大怪我をさせられた柔道部員達は、山下にとっても可愛い後輩である。冷静さを装ってはいるものの、腹の底は煮えくり返っていた。
仮に楠がその『桜生』とやらを『申し合い』で半殺しにでもしてくれるのであれば、それでいいとしても。

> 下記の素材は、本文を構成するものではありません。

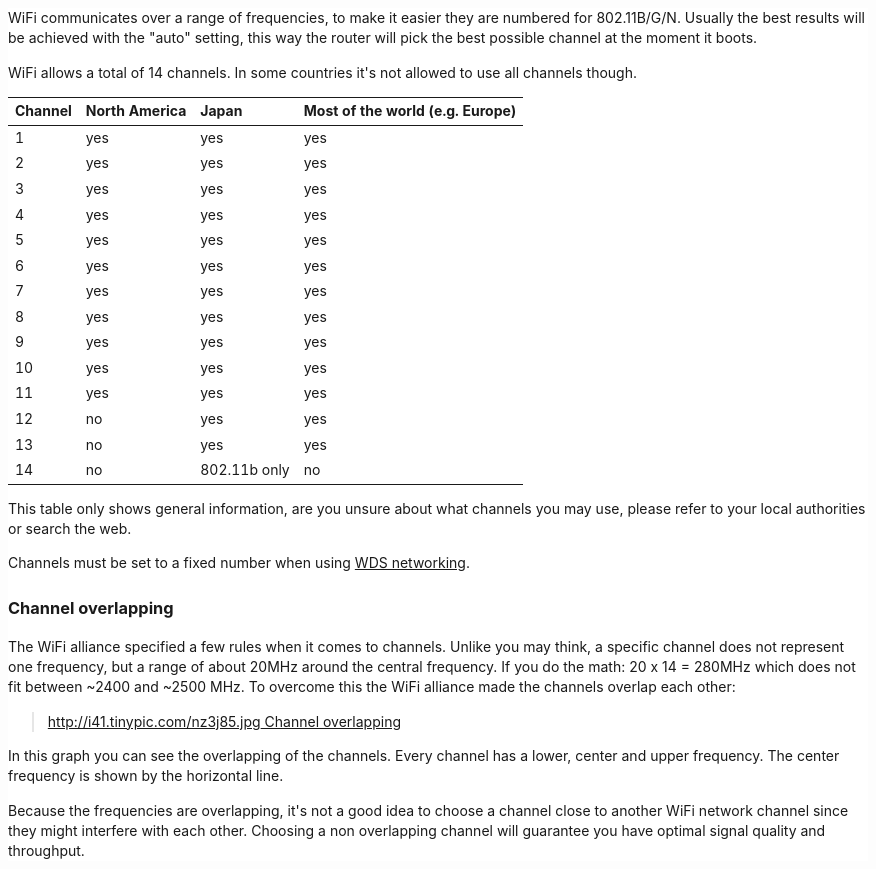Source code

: WiFi communicates over a range of frequencies, to make it easier they are numbered for 802.11B/G/N.
Usually the best results will be achieved with the "auto" setting, this way the router will pick the best possible channel at the moment it boots.

WiFi allows a total of 14 channels. In some countries it's not allowed to use all channels though.

| **Channel** | **North America** | **Japan** | **Most of the world (e.g. Europe)** |
|:------------|:------------------|:----------|:------------------------------------|
|1 |yes|yes|yes|
|2 |yes|yes|yes|
|3 |yes|yes|yes|
|4 |yes|yes|yes|
|5 |yes|yes|yes|
|6 |yes|yes|yes|
|7 |yes|yes|yes|
|8 |yes|yes|yes|
|9 |yes|yes|yes|
|10|yes|yes|yes|
|11|yes|yes|yes|
|12|no|yes|yes|
|13|no|yes|yes|
|14|no|802.11b only|no|

This table only shows general information, are you unsure about what channels you may use, please refer to your local authorities or search the web.

Channels must be set to a fixed number when using [WDS networking](http://en.wikipedia.org/wiki/Wireless_Distribution_System).

### Channel overlapping ###
The WiFi alliance specified a few rules when it comes to channels.
Unlike you may think, a specific channel does not represent one frequency, but a range of about 20MHz around the central frequency.
If you do the math: 20 x 14 = 280MHz which does not fit between ~2400 and ~2500 MHz.
To overcome this the WiFi alliance made the channels overlap each other:

> [http://i41.tinypic.com/nz3j85.jpg Channel overlapping](http://i42.tinypic.com/2e549x1.jpg)

In this graph you can see the overlapping of the channels.
Every channel has a lower, center and upper frequency.
The center frequency is shown by the horizontal line.

Because the frequencies are overlapping, it's not a good idea to choose a channel close to another WiFi network channel since they might interfere with each other.
Choosing a non overlapping channel will guarantee you have optimal signal quality and throughput.
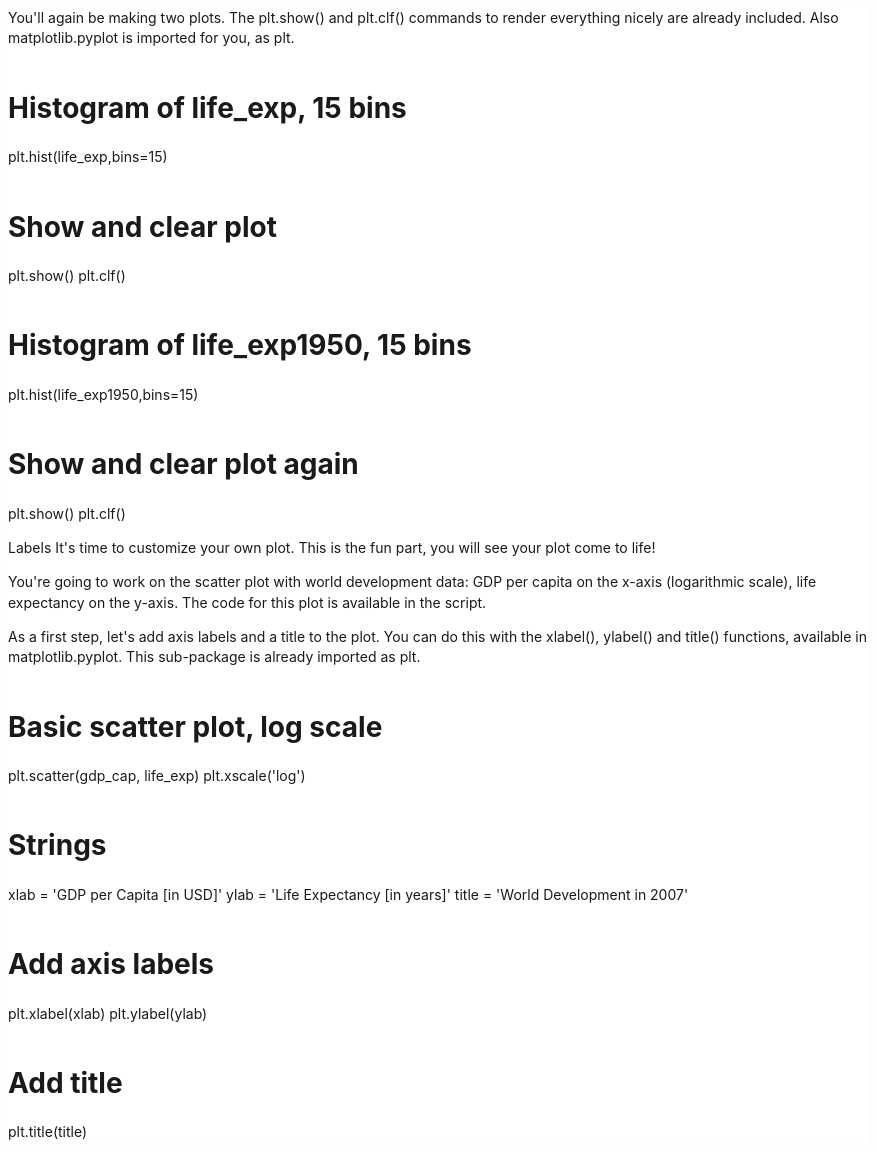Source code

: You'll again be making two plots. The plt.show() and plt.clf() commands to render everything nicely are already included. Also matplotlib.pyplot is imported for you, as plt.

# Histogram of life_exp, 15 bins
plt.hist(life_exp,bins=15)

# Show and clear plot
plt.show()
plt.clf()

# Histogram of life_exp1950, 15 bins
plt.hist(life_exp1950,bins=15)

# Show and clear plot again
plt.show()
plt.clf()

Labels
It's time to customize your own plot. This is the fun part, you will see your plot come to life!

You're going to work on the scatter plot with world development data: GDP per capita on the x-axis (logarithmic scale), life expectancy on the y-axis. The code for this plot is available in the script.

As a first step, let's add axis labels and a title to the plot. You can do this with the xlabel(), ylabel() and title() functions, available in matplotlib.pyplot. This sub-package is already imported as plt.

# Basic scatter plot, log scale
plt.scatter(gdp_cap, life_exp)
plt.xscale('log')

# Strings
xlab = 'GDP per Capita [in USD]'
ylab = 'Life Expectancy [in years]'
title = 'World Development in 2007'

# Add axis labels
plt.xlabel(xlab)
plt.ylabel(ylab)

# Add title
plt.title(title)
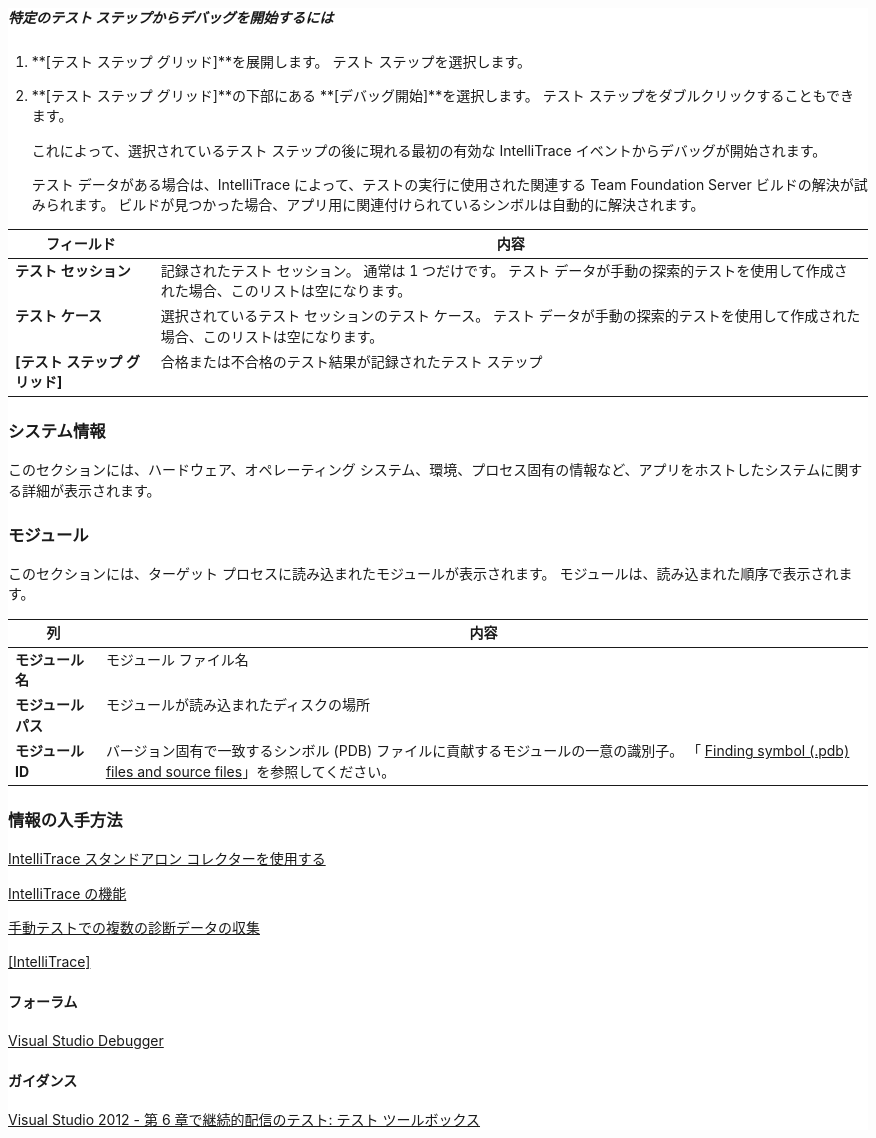 ##### <a name="to-start-debugging-from-a-specific-test-step"></a>特定のテスト ステップからデバッグを開始するには  
  
1.  **[テスト ステップ グリッド]**を展開します。 テスト ステップを選択します。  
  
2.  **[テスト ステップ グリッド]**の下部にある **[デバッグ開始]**を選択します。 テスト ステップをダブルクリックすることもできます。  
  
     これによって、選択されているテスト ステップの後に現れる最初の有効な IntelliTrace イベントからデバッグが開始されます。  
  
     テスト データがある場合は、IntelliTrace によって、テストの実行に使用された関連する Team Foundation Server ビルドの解決が試みられます。 ビルドが見つかった場合、アプリ用に関連付けられているシンボルは自動的に解決されます。  
  
|**フィールド**|**内容**|  
|---------------|-------------------|  
|**テスト セッション**|記録されたテスト セッション。 通常は 1 つだけです。 テスト データが手動の探索的テストを使用して作成された場合、このリストは空になります。|  
|**テスト ケース**|選択されているテスト セッションのテスト ケース。 テスト データが手動の探索的テストを使用して作成された場合、このリストは空になります。|  
|**[テスト ステップ グリッド]**|合格または不合格のテスト結果が記録されたテスト ステップ|  
  
###  <a name="SystemInfo"></a> システム情報  
 このセクションには、ハードウェア、オペレーティング システム、環境、プロセス固有の情報など、アプリをホストしたシステムに関する詳細が表示されます。  
  
###  <a name="Modules"></a> モジュール  
 このセクションには、ターゲット プロセスに読み込まれたモジュールが表示されます。 モジュールは、読み込まれた順序で表示されます。  
  
|**列**|**内容**|  
|----------------|-------------------|  
|**モジュール名**|モジュール ファイル名|  
|**モジュール パス**|モジュールが読み込まれたディスクの場所|  
|**モジュール ID**|バージョン固有で一致するシンボル (PDB) ファイルに貢献するモジュールの一意の識別子。 「 [Finding symbol (.pdb) files and source files](http://msdn.microsoft.com/en-us/05384c85-d264-4e18-abaa-aa482ab25470)」を参照してください。|  
  
### <a name="where-can-i-get-more-information"></a>情報の入手方法  
 [IntelliTrace スタンドアロン コレクターを使用する](../debugger/using-the-intellitrace-stand-alone-collector.md)  
  
 [IntelliTrace の機能](../debugger/intellitrace-features.md)  
  
 [手動テストでの複数の診断データの収集](/devops-test-docs/test/collect-more-diagnostic-data-in-manual-tests)  
  
 [[IntelliTrace]](../debugger/intellitrace.md)  
  
#### <a name="forums"></a>フォーラム  
 [Visual Studio Debugger](http://go.microsoft.com/fwlink/?LinkId=262263)  
  
#### <a name="guidance"></a>ガイダンス  
 [Visual Studio 2012 - 第 6 章で継続的配信のテスト: テスト ツールボックス](http://go.microsoft.com/fwlink/?LinkID=255203)
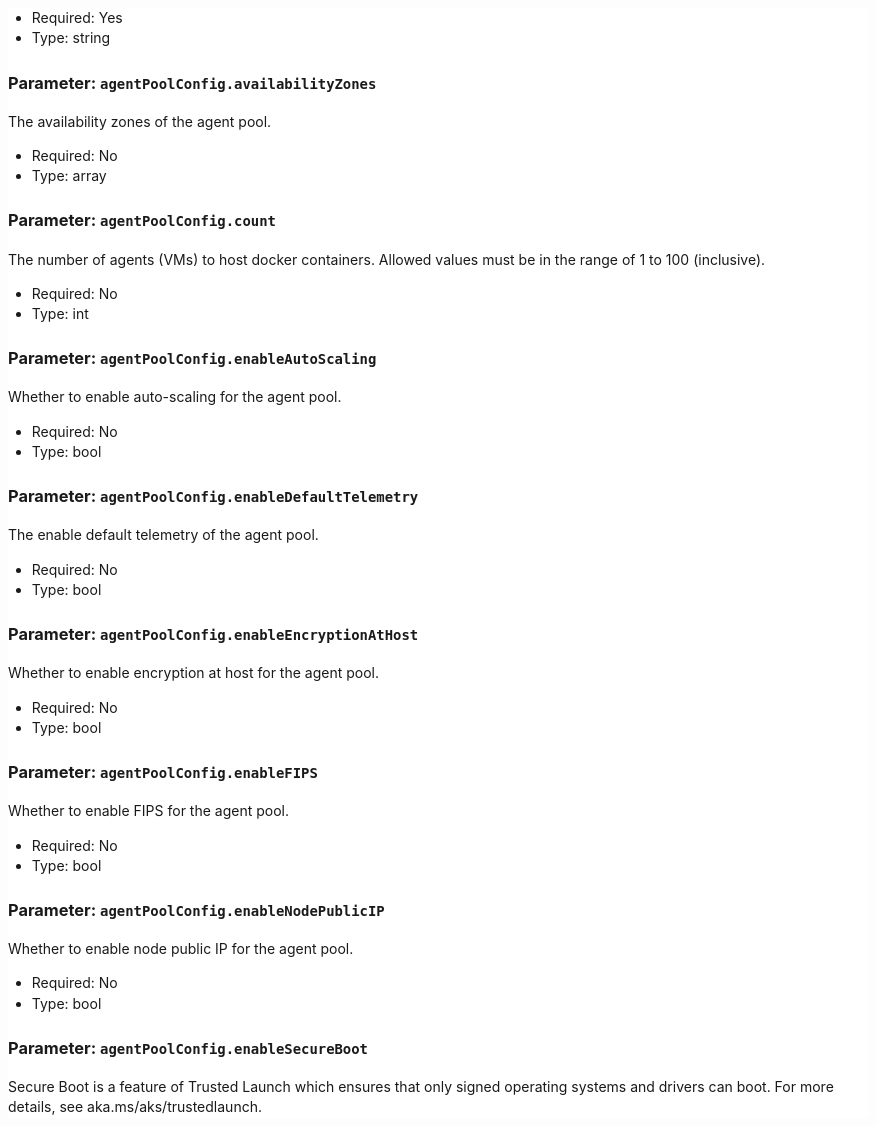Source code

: - Required: Yes
- Type: string

### Parameter: `agentPoolConfig.availabilityZones`

The availability zones of the agent pool.

- Required: No
- Type: array

### Parameter: `agentPoolConfig.count`

The number of agents (VMs) to host docker containers. Allowed values must be in the range of 1 to 100 (inclusive).

- Required: No
- Type: int

### Parameter: `agentPoolConfig.enableAutoScaling`

Whether to enable auto-scaling for the agent pool.

- Required: No
- Type: bool

### Parameter: `agentPoolConfig.enableDefaultTelemetry`

The enable default telemetry of the agent pool.

- Required: No
- Type: bool

### Parameter: `agentPoolConfig.enableEncryptionAtHost`

Whether to enable encryption at host for the agent pool.

- Required: No
- Type: bool

### Parameter: `agentPoolConfig.enableFIPS`

Whether to enable FIPS for the agent pool.

- Required: No
- Type: bool

### Parameter: `agentPoolConfig.enableNodePublicIP`

Whether to enable node public IP for the agent pool.

- Required: No
- Type: bool

### Parameter: `agentPoolConfig.enableSecureBoot`

Secure Boot is a feature of Trusted Launch which ensures that only signed operating systems and drivers can boot. For more details, see aka.ms/aks/trustedlaunch.
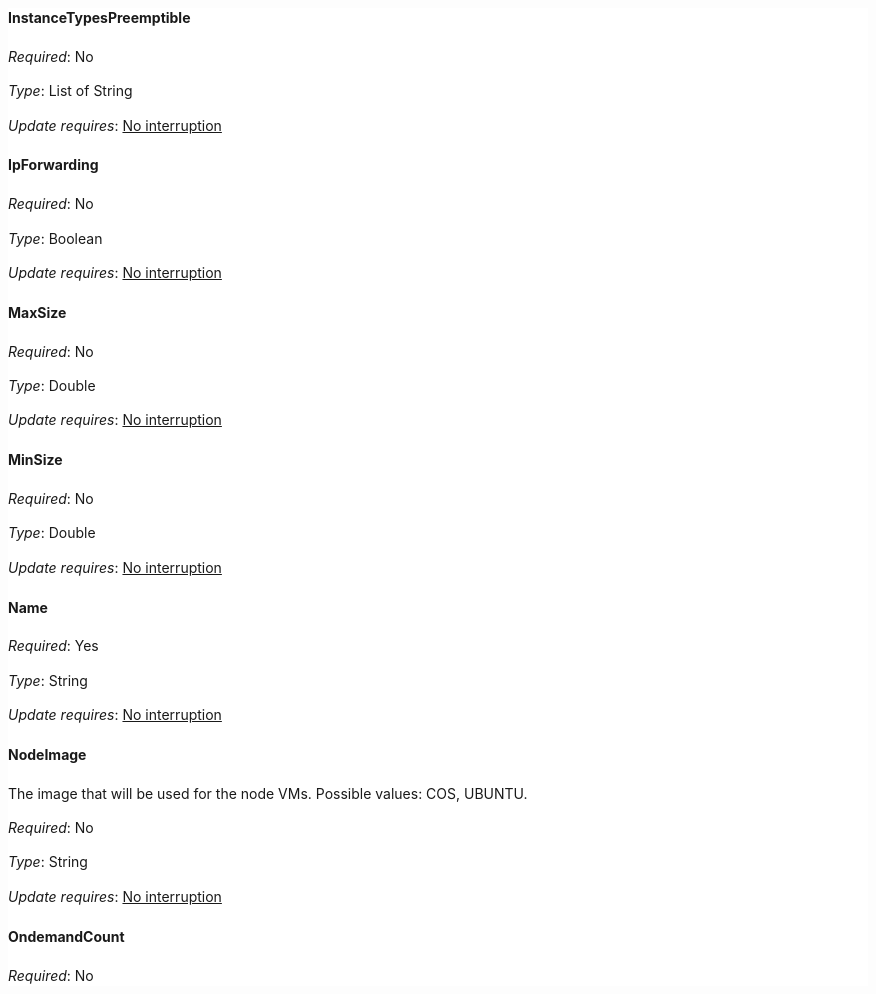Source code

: #### InstanceTypesPreemptible

_Required_: No

_Type_: List of String

_Update requires_: [No interruption](https://docs.aws.amazon.com/AWSCloudFormation/latest/UserGuide/using-cfn-updating-stacks-update-behaviors.html#update-no-interrupt)

#### IpForwarding

_Required_: No

_Type_: Boolean

_Update requires_: [No interruption](https://docs.aws.amazon.com/AWSCloudFormation/latest/UserGuide/using-cfn-updating-stacks-update-behaviors.html#update-no-interrupt)

#### MaxSize

_Required_: No

_Type_: Double

_Update requires_: [No interruption](https://docs.aws.amazon.com/AWSCloudFormation/latest/UserGuide/using-cfn-updating-stacks-update-behaviors.html#update-no-interrupt)

#### MinSize

_Required_: No

_Type_: Double

_Update requires_: [No interruption](https://docs.aws.amazon.com/AWSCloudFormation/latest/UserGuide/using-cfn-updating-stacks-update-behaviors.html#update-no-interrupt)

#### Name

_Required_: Yes

_Type_: String

_Update requires_: [No interruption](https://docs.aws.amazon.com/AWSCloudFormation/latest/UserGuide/using-cfn-updating-stacks-update-behaviors.html#update-no-interrupt)

#### NodeImage

The image that will be used for the node VMs. Possible values: COS, UBUNTU.

_Required_: No

_Type_: String

_Update requires_: [No interruption](https://docs.aws.amazon.com/AWSCloudFormation/latest/UserGuide/using-cfn-updating-stacks-update-behaviors.html#update-no-interrupt)

#### OndemandCount

_Required_: No
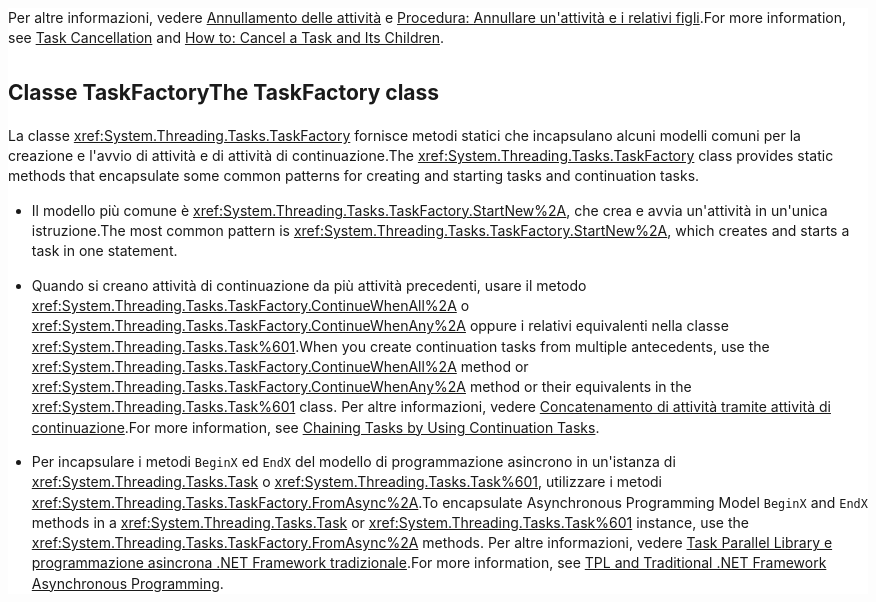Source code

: <span data-ttu-id="2bfbc-285">Per altre informazioni, vedere [Annullamento delle attività](../../../docs/standard/parallel-programming/task-cancellation.md) e [Procedura: Annullare un'attività e i relativi figli](../../../docs/standard/parallel-programming/how-to-cancel-a-task-and-its-children.md).</span><span class="sxs-lookup"><span data-stu-id="2bfbc-285">For more information, see [Task Cancellation](../../../docs/standard/parallel-programming/task-cancellation.md) and [How to: Cancel a Task and Its Children](../../../docs/standard/parallel-programming/how-to-cancel-a-task-and-its-children.md).</span></span>

## <a name="the-taskfactory-class"></a><span data-ttu-id="2bfbc-286">Classe TaskFactory</span><span class="sxs-lookup"><span data-stu-id="2bfbc-286">The TaskFactory class</span></span>

<span data-ttu-id="2bfbc-287">La classe <xref:System.Threading.Tasks.TaskFactory> fornisce metodi statici che incapsulano alcuni modelli comuni per la creazione e l'avvio di attività e di attività di continuazione.</span><span class="sxs-lookup"><span data-stu-id="2bfbc-287">The <xref:System.Threading.Tasks.TaskFactory> class provides static methods that encapsulate some common patterns for creating and starting tasks and continuation tasks.</span></span>

- <span data-ttu-id="2bfbc-288">Il modello più comune è <xref:System.Threading.Tasks.TaskFactory.StartNew%2A>, che crea e avvia un'attività in un'unica istruzione.</span><span class="sxs-lookup"><span data-stu-id="2bfbc-288">The most common pattern is <xref:System.Threading.Tasks.TaskFactory.StartNew%2A>, which creates and starts a task in one statement.</span></span>

- <span data-ttu-id="2bfbc-289">Quando si creano attività di continuazione da più attività precedenti, usare il metodo <xref:System.Threading.Tasks.TaskFactory.ContinueWhenAll%2A> o <xref:System.Threading.Tasks.TaskFactory.ContinueWhenAny%2A> oppure i relativi equivalenti nella classe <xref:System.Threading.Tasks.Task%601>.</span><span class="sxs-lookup"><span data-stu-id="2bfbc-289">When you create continuation tasks from multiple antecedents, use the <xref:System.Threading.Tasks.TaskFactory.ContinueWhenAll%2A> method or <xref:System.Threading.Tasks.TaskFactory.ContinueWhenAny%2A> method or their equivalents in the <xref:System.Threading.Tasks.Task%601> class.</span></span> <span data-ttu-id="2bfbc-290">Per altre informazioni, vedere [Concatenamento di attività tramite attività di continuazione](../../../docs/standard/parallel-programming/chaining-tasks-by-using-continuation-tasks.md).</span><span class="sxs-lookup"><span data-stu-id="2bfbc-290">For more information, see [Chaining Tasks by Using Continuation Tasks](../../../docs/standard/parallel-programming/chaining-tasks-by-using-continuation-tasks.md).</span></span>

- <span data-ttu-id="2bfbc-291">Per incapsulare i metodi `BeginX` ed `EndX` del modello di programmazione asincrono in un'istanza di <xref:System.Threading.Tasks.Task> o <xref:System.Threading.Tasks.Task%601>, utilizzare i metodi <xref:System.Threading.Tasks.TaskFactory.FromAsync%2A>.</span><span class="sxs-lookup"><span data-stu-id="2bfbc-291">To encapsulate Asynchronous Programming Model `BeginX` and `EndX` methods in a <xref:System.Threading.Tasks.Task> or <xref:System.Threading.Tasks.Task%601> instance, use the <xref:System.Threading.Tasks.TaskFactory.FromAsync%2A> methods.</span></span> <span data-ttu-id="2bfbc-292">Per altre informazioni, vedere [Task Parallel Library e programmazione asincrona .NET Framework tradizionale](../../../docs/standard/parallel-programming/tpl-and-traditional-async-programming.md).</span><span class="sxs-lookup"><span data-stu-id="2bfbc-292">For more information, see [TPL and Traditional .NET Framework Asynchronous Programming](../../../docs/standard/parallel-programming/tpl-and-traditional-async-programming.md).</span></span>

仮に少しでも手こずるようであれば、銃弾の餌食にしてやろうと目論んでいたのだ。いかに鍛えた身体であろうと、鉛玉相手にはそれこそ『相性が悪い』というものだ。
窓を外してあるのは楠の仕業である。
そうしておく事で、視界を広く確保するためだ。
或いは何らかの方法で窓を割り、その衝撃にこちらの眼が集まった瞬間を背後から狙うという手も、充分に有り得ると楠は読んでいた。何しろ『五縄流』とはそういう流派なのだ。
「いるな……」
楠の声にピンとした張りがある。
ザザザ……ザザザ……と木々が風を切る音が激しくうなる。
「マジかよ……」
山下が息を呑む。
「クソったれめ……『いる』ってんなら、隠れてねーで、とっとと出て来やがれってんだぜ!」
思わず、山下が大声を上げた時だった。